• [What the exercise asks]
Copy the text of every row below word for word, leaving out the pictures.

== Dataset records ==

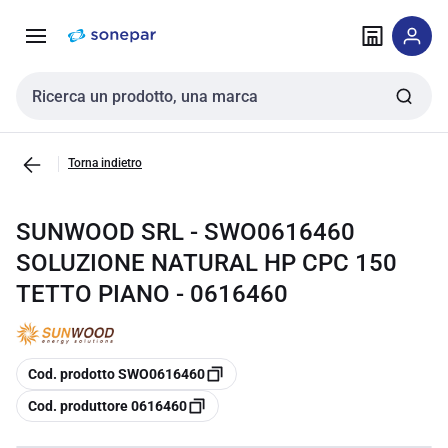
Vai alla
Vai
navigazione
alla
pagina
Cerca input
Torna indietro
SUNWOOD SRL - SWO0616460
SOLUZIONE NATURAL HP CPC 150
TETTO PIANO - 0616460
copia
Cod. prodotto SWO0616460
copia
Cod. produttore 0616460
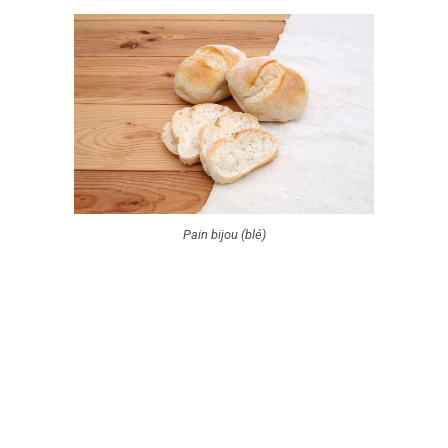
Pain bijou (blé)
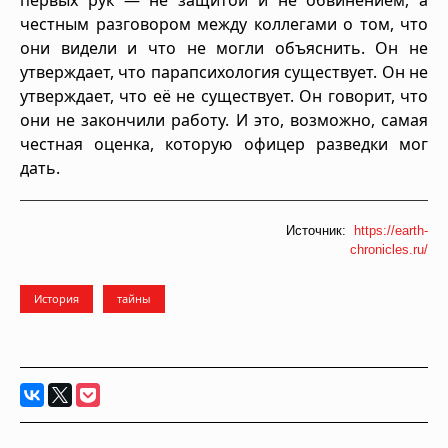
честным разговором между коллегами о том, что
они видели и что не могли объяснить. Он не
утверждает, что парапсихология существует. Он не
утверждает, что её не существует. Он говорит, что
они не закончили работу. И это, возможно, самая
честная оценка, которую офицер разведки мог
дать.
Источник:
https://earth-
chronicles.ru/
История
тайны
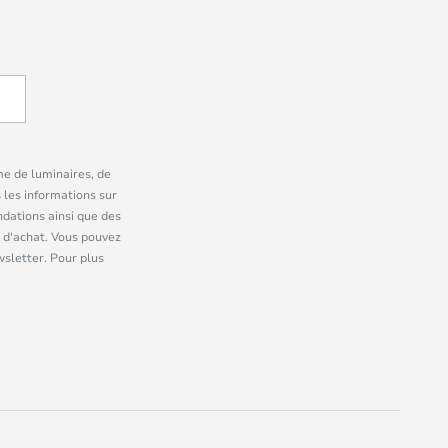
me de luminaires, de
 les informations sur
dations ainsi que des
 d'achat. Vous pouvez
wsletter. Pour plus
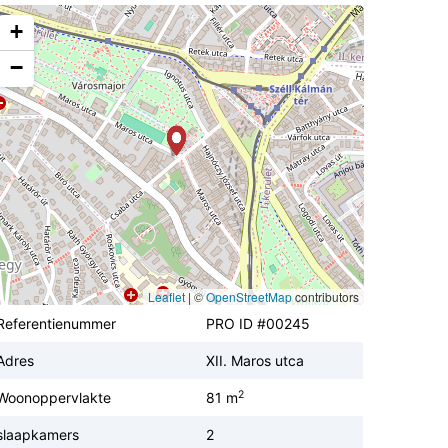
+
−
Leaflet
|
©
OpenStreetMap
contributors
Referentienummer
PRO ID #00245
Adres
XII. Maros utca
2
Woonoppervlakte
81 m
slaapkamers
2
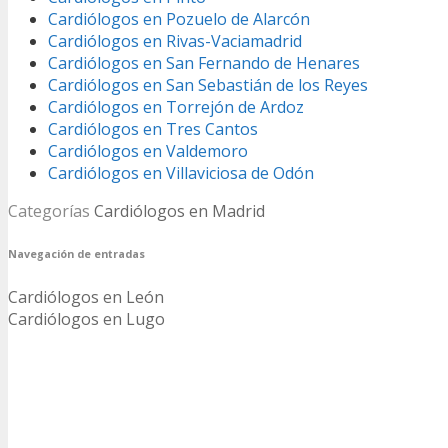
Cardiólogos en Pozuelo de Alarcón
Cardiólogos en Rivas-Vaciamadrid
Cardiólogos en San Fernando de Henares
Cardiólogos en San Sebastián de los Reyes
Cardiólogos en Torrejón de Ardoz
Cardiólogos en Tres Cantos
Cardiólogos en Valdemoro
Cardiólogos en Villaviciosa de Odón
Categorías
Cardiólogos en Madrid
Navegación de entradas
Cardiólogos en León
Cardiólogos en Lugo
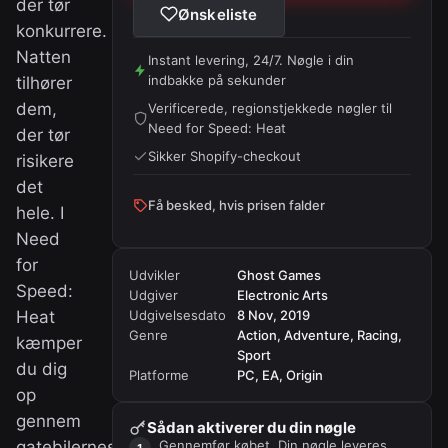
der tør
Ønskeliste
konkurrere.
Natten
Instant levering, 24/7. Nøgle i din
indbakke på sekunder
tilhører
dem,
Verificerede, regionstjekkede nøgler til
Need for Speed: Heat
der tør
Sikker Shopify-checkout
risikere
det
Få besked, hvis prisen falder
hele. I
Need
for
Udvikler
Ghost Games
Speed:
Udgiver
Electronic Arts
Heat
Udgivelsesdato
8 Nov, 2019
Genre
Action, Adventure, Racing,
kæmper
Sport
du dig
Platforme
PC, EA, Origin
op
gennem
Sådan aktiverer du din nøgle
gatebilernes
Gennemfør købet. Din nøgle leveres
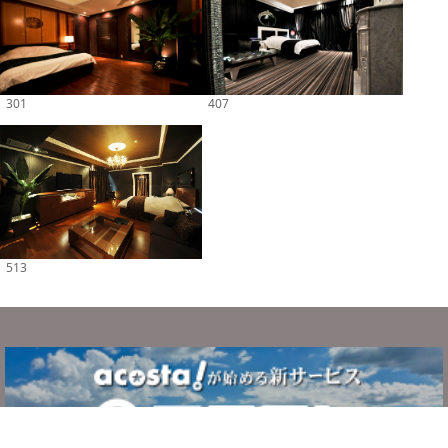
301
407
513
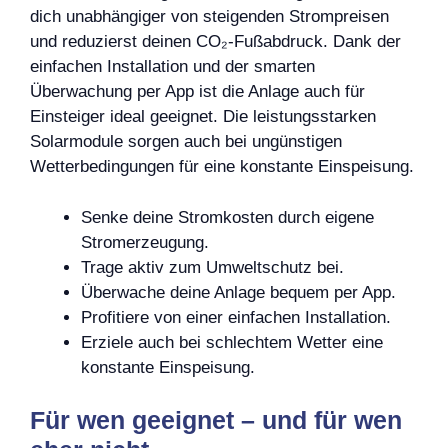
dich unabhängiger von steigenden Strompreisen
und reduzierst deinen CO₂-Fußabdruck. Dank der
einfachen Installation und der smarten
Überwachung per App ist die Anlage auch für
Einsteiger ideal geeignet. Die leistungsstarken
Solarmodule sorgen auch bei ungünstigen
Wetterbedingungen für eine konstante Einspeisung.
Senke deine Stromkosten durch eigene
Stromerzeugung.
Trage aktiv zum Umweltschutz bei.
Überwache deine Anlage bequem per App.
Profitiere von einer einfachen Installation.
Erziele auch bei schlechtem Wetter eine
konstante Einspeisung.
Für wen geeignet – und für wen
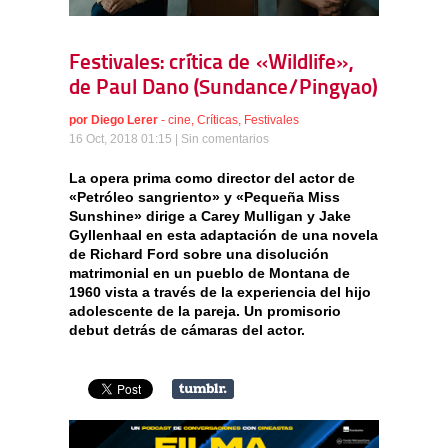
Festivales: crítica de «Wildlife»,
de Paul Dano (Sundance/Pingyao)
por
Diego Lerer
-
cine
,
Críticas
,
Festivales
16 Oct, 2018 01:15 |
Sin comentarios
La opera prima como director del actor de
«Petróleo sangriento» y «Pequeña Miss
Sunshine» dirige a Carey Mulligan y Jake
Gyllenhaal en esta adaptación de una novela
de Richard Ford sobre una disolución
matrimonial en un pueblo de Montana de
1960 vista a través de la experiencia del hijo
adolescente de la pareja. Un promisorio
debut detrás de cámaras del actor.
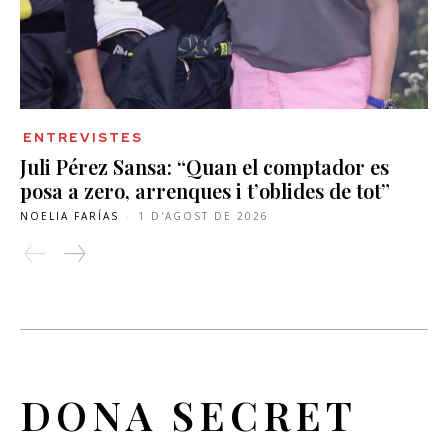
ENTREVISTES
Juli Pérez Sansa: “Quan el comptador es
posa a zero, arrenques i t’oblides de tot”
NOELIA FARÍAS
-
1 D'AGOST DE 2026
DONA SECRET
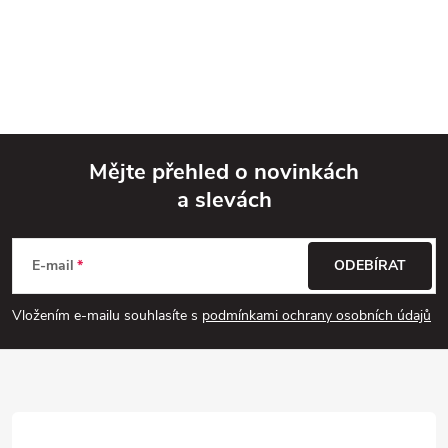
Mějte přehled o novinkách
a slevách
Z
á
E-mail
ODEBÍRAT
p
Vložením e-mailu souhlasíte s
podmínkami ochrany osobních údajů
a
t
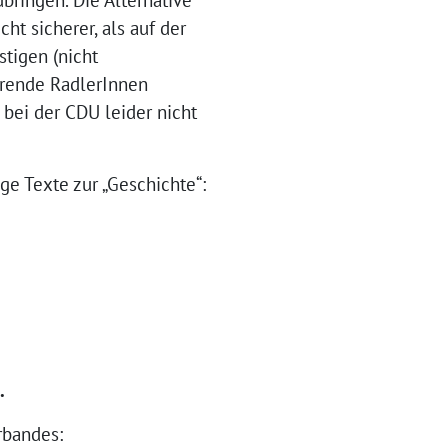
ht sicherer, als auf der
tigen (nicht
hrende RadlerInnen
 bei der CDU leider nicht
ge Texte zur „Geschichte“:
.
rbandes:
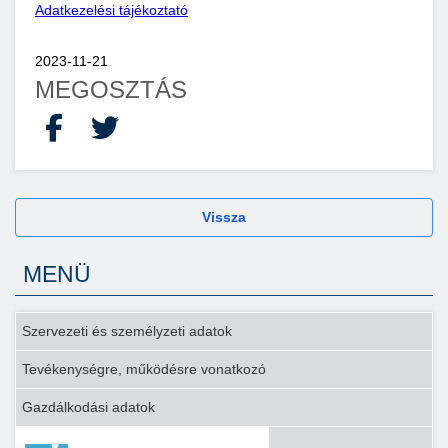
Adatkezelési tájékoztató
2023-11-21
MEGOSZTÁS
Facebook
X
Vissza
MENÜ
Szervezeti és személyzeti adatok
Tevékenységre, működésre vonatkozó
Gazdálkodási adatok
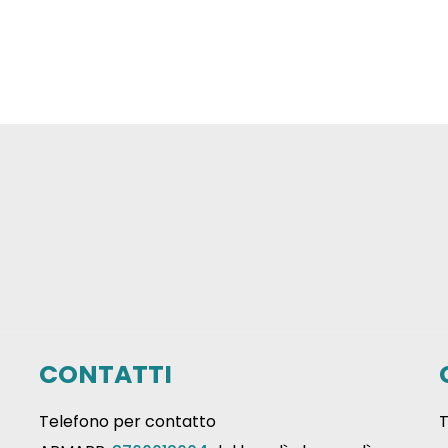
CONTATTI
Telefono per contatto
T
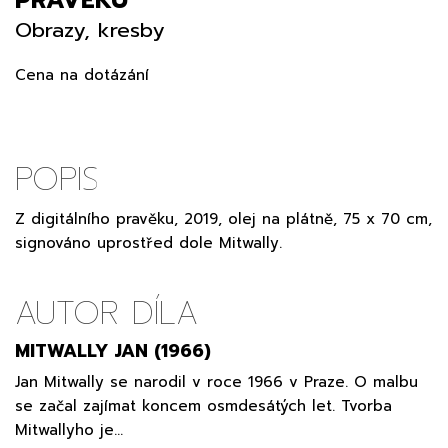
Obrazy, kresby
Cena na dotázání
POPIS
Z digitálního pravěku, 2019, olej na plátně, 75 x 70 cm,
signováno uprostřed dole Mitwally.
AUTOR DÍLA
MITWALLY JAN (1966)
Jan Mitwally se narodil v roce 1966 v Praze. O malbu
se začal zajímat koncem osmdesátých let. Tvorba
Mitwallyho je…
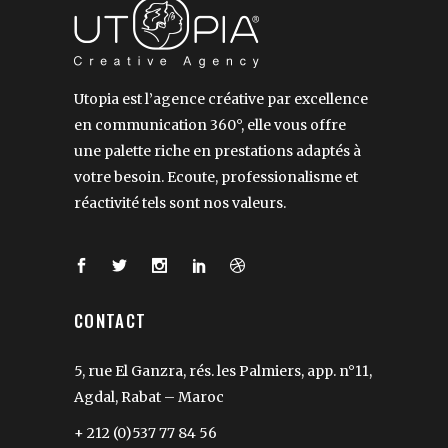
Utopia est l’agence créative par excellence
en communication 360°, elle vous offre
une palette riche en prestations adaptés à
votre besoin. Ecoute, professionalisme et
réactivité tels sont nos valeurs.
CONTACT
5, rue El Ganzra, rés. les Palmiers, app. n°11,
Agdal, Rabat – Maroc
+ 212 (0)537 77 84 56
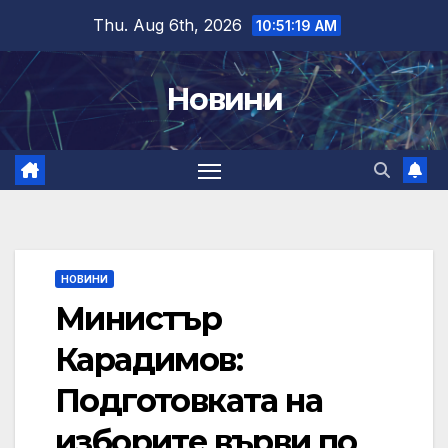
Skip
Thu. Aug 6th, 2026
10:51:20 AM
to
content
Новини
НОВИНИ
Министър
Карадимов:
Подготовката на
изборите върви по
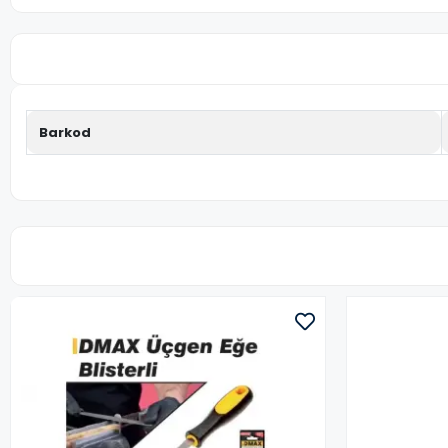
Barkod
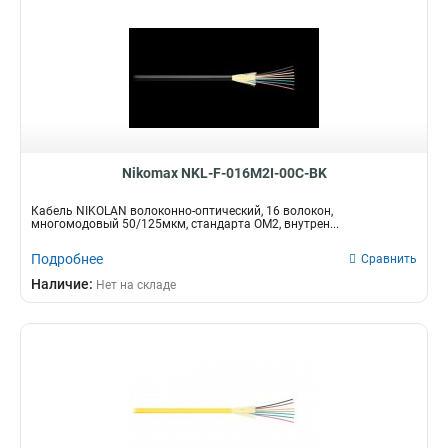
Nikomax NKL-F-016M2I-00C-BK
Кабель NIKOLAN волоконно-оптический, 16 волокон,
многомодовый 50/125мкм, стандарта OM2, внутрен...
Подробнее
Сравнить
Наличие:
Нет на складе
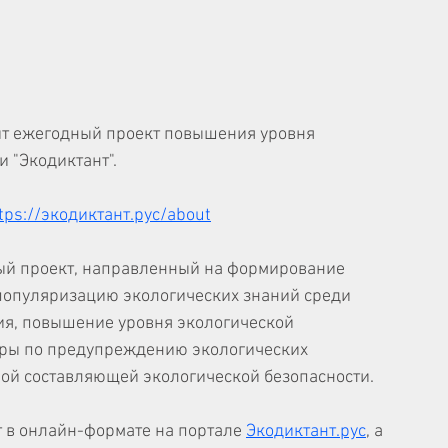
ит ежегодный проект повышения уровня 
 "Экодиктант".
tps://экодиктант.рус/about
ный проект, направленный на формирование 
популяризацию экологических знаний среди 
ия, повышение уровня экологической 
еры по предупреждению экологических 
ой составляющей экологической безопасности.
 в онлайн-формате на портале 
Экодиктант.рус
, а 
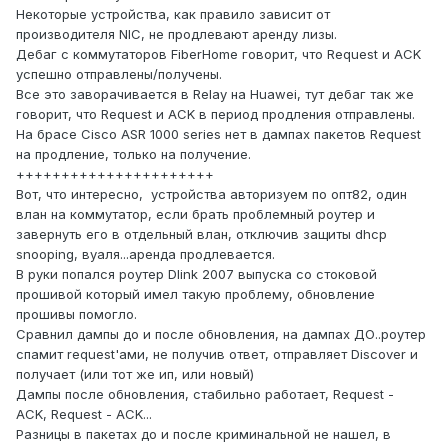
Некоторые устройства, как правило зависит от
производителя NIC, не продлевают аренду лизы.
Дебаг с коммутаторов FiberHome говорит, что Request и ACK
успешно отправлены/получены.
Все это заворачивается в Relay на Huawei, тут дебаг так же
говорит, что Request и ACK в период продления отправлены.
На брасе Cisco ASR 1000 series нет в дампах пакетов Request
на продление, только на получение.
++++++++++++++++++++++
Вот, что интересно, устройства авторизуем по опт82, один
влан на коммутатор, если брать проблемный роутер и
завернуть его в отдельный влан, отключив защиты dhcp
snooping, вуаля...аренда продлевается.
В руки попался роутер Dlink 2007 выпуска со стоковой
прошивой который имел такую проблему, обновление
прошивы помогло.
Сравнил дампы до и после обновления, на дампах ДО..роутер
спамит request'ами, не получив ответ, отправляет Discover и
получает (или тот же ип, или новый)
Дампы после обновления, стабильно работает, Request -
ACK, Request - ACK...
Разницы в пакетах до и после криминальной не нашел, в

===

• [Answer to the exercise]
Vai alla
Vai
navigazione
alla
pagina
Cerca input
Torna indietro
SUNWOOD SRL - SWO0616460
SOLUZIONE NATURAL HP CPC 150
TETTO PIANO - 0616460
copia
Cod. prodotto SWO0616460
copia
Cod. produttore 0616460
Pain bijou (blé)
честным разговором между коллегами о том, что
они видели и что не могли объяснить. Он не
утверждает, что парапсихология существует. Он не
утверждает, что её не существует. Он говорит, что
они не закончили работу. И это, возможно, самая
честная оценка, которую офицер разведки мог
дать.
Источник:
https://earth-
chronicles.ru/
История
тайны
me de luminaires, de
 les informations sur
dations ainsi que des
 d'achat. Vous pouvez
wsletter. Pour plus
+
−
Leaflet
|
©
OpenStreetMap
contributors
Referentienummer
PRO ID #00245
Adres
XII. Maros utca
2
Woonoppervlakte
81 m
slaapkamers
2
Cardiólogos en Pozuelo de Alarcón
Cardiólogos en Rivas-Vaciamadrid
Cardiólogos en San Fernando de Henares
Cardiólogos en San Sebastián de los Reyes
Cardiólogos en Torrejón de Ardoz
Cardiólogos en Tres Cantos
Cardiólogos en Valdemoro
Cardiólogos en Villaviciosa de Odón
Categorías
Cardiólogos en Madrid
Navegación de entradas
Cardiólogos en León
Cardiólogos en Lugo
der tør
Ønskeliste
konkurrere.
Natten
Instant levering, 24/7. Nøgle i din
indbakke på sekunder
tilhører
dem,
Verificerede, regionstjekkede nøgler til
Need for Speed: Heat
der tør
Sikker Shopify-checkout
risikere
det
Få besked, hvis prisen falder
hele. I
Need
for
Udvikler
Ghost Games
Speed:
Udgiver
Electronic Arts
Heat
Udgivelsesdato
8 Nov, 2019
Genre
Action, Adventure, Racing,
kæmper
Sport
du dig
Platforme
PC, EA, Origin
op
gennem
Sådan aktiverer du din nøgle
gatebilernes
Gennemfør købet. Din nøgle leveres
301
407
513
dich unabhängiger von steigenden Strompreisen
und reduzierst deinen CO₂-Fußabdruck. Dank der
einfachen Installation und der smarten
Überwachung per App ist die Anlage auch für
Einsteiger ideal geeignet. Die leistungsstarken
Solarmodule sorgen auch bei ungünstigen
Wetterbedingungen für eine konstante Einspeisung.
Senke deine Stromkosten durch eigene
Stromerzeugung.
Trage aktiv zum Umweltschutz bei.
Überwache deine Anlage bequem per App.
Profitiere von einer einfachen Installation.
Erziele auch bei schlechtem Wetter eine
konstante Einspeisung.
Für wen geeignet – und für wen
Festivales: crítica de «Wildlife»,
de Paul Dano (Sundance/Pingyao)
por
Diego Lerer
-
cine
,
Críticas
,
Festivales
16 Oct, 2018 01:15 |
Sin comentarios
La opera prima como director del actor de
«Petróleo sangriento» y «Pequeña Miss
Sunshine» dirige a Carey Mulligan y Jake
Gyllenhaal en esta adaptación de una novela
de Richard Ford sobre una disolución
matrimonial en un pueblo de Montana de
1960 vista a través de la experiencia del hijo
adolescente de la pareja. Un promisorio
debut detrás de cámaras del actor.
ENTREVISTES
Juli Pérez Sansa: “Quan el comptador es
posa a zero, arrenques i t’oblides de tot”
NOELIA FARÍAS
-
1 D'AGOST DE 2026
DONA SECRET
Mějte přehled o novinkách
a slevách
Z
á
E-mail
ODEBÍRAT
p
Vložením e-mailu souhlasíte s
podmínkami ochrany osobních údajů
a
t
ht sicherer, als auf der
tigen (nicht
hrende RadlerInnen
 bei der CDU leider nicht
ge Texte zur „Geschichte“:
.
rbandes:
Adatkezelési tájékoztató
2023-11-21
MEGOSZTÁS
Facebook
X
Vissza
MENÜ
Szervezeti és személyzeti adatok
Tevékenységre, működésre vonatkozó
Gazdálkodási adatok
CONTATTI
Telefono per contatto
T
Obrazy, kresby
Cena na dotázání
POPIS
Z digitálního pravěku, 2019, olej na plátně, 75 x 70 cm,
signováno uprostřed dole Mitwally.
AUTOR DÍLA
MITWALLY JAN (1966)
Jan Mitwally se narodil v roce 1966 v Praze. O malbu
se začal zajímat koncem osmdesátých let. Tvorba
Mitwallyho je…
Utopia est l’agence créative par excellence
en communication 360°, elle vous offre
une palette riche en prestations adaptés à
votre besoin. Ecoute, professionalisme et
réactivité tels sont nos valeurs.
CONTACT
5, rue El Ganzra, rés. les Palmiers, app. n°11,
Agdal, Rabat – Maroc
+ 212 (0)537 77 84 56
Skip
Thu. Aug 6th, 2026
10:51:20 AM
to
content
Новини
НОВИНИ
Министър
Карадимов:
Подготовката на
изборите върви по
Barkod
Nikomax NKL-F-016M2I-00C-BK
Кабель NIKOLAN волоконно-оптический, 16 волокон,
многомодовый 50/125мкм, стандарта OM2, внутрен...
Подробнее
Сравнить
Наличие:
Нет на складе
ит ежегодный проект повышения уровня 
 "Экодиктант".
tps://экодиктант.рус/about
ный проект, направленный на формирование 
популяризацию экологических знаний среди 
ия, повышение уровня экологической 
еры по предупреждению экологических 
ой составляющей экологической безопасности.
 в онлайн-формате на портале 
Экодиктант.рус
, а 
Некоторые устройства, как правило зависит от
производителя NIC, не продлевают аренду лизы.
Дебаг с коммутаторов FiberHome говорит, что Request и ACK
успешно отправлены/получены.
Все это заворачивается в Relay на Huawei, тут дебаг так же
говорит, что Request и ACK в период продления отправлены.
На брасе Cisco ASR 1000 series нет в дампах пакетов Request
на продление, только на получение.
++++++++++++++++++++++
Вот, что интересно, устройства авторизуем по опт82, один
влан на коммутатор, если брать проблемный роутер и
завернуть его в отдельный влан, отключив защиты dhcp
snooping, вуаля...аренда продлевается.
В руки попался роутер Dlink 2007 выпуска со стоковой
прошивой который имел такую проблему, обновление
прошивы помогло.
Сравнил дампы до и после обновления, на дампах ДО..роутер
спамит request'ами, не получив ответ, отправляет Discover и
получает (или тот же ип, или новый)
Дампы после обновления, стабильно работает, Request -
ACK, Request - ACK...
Разницы в пакетах до и после криминальной не нашел, в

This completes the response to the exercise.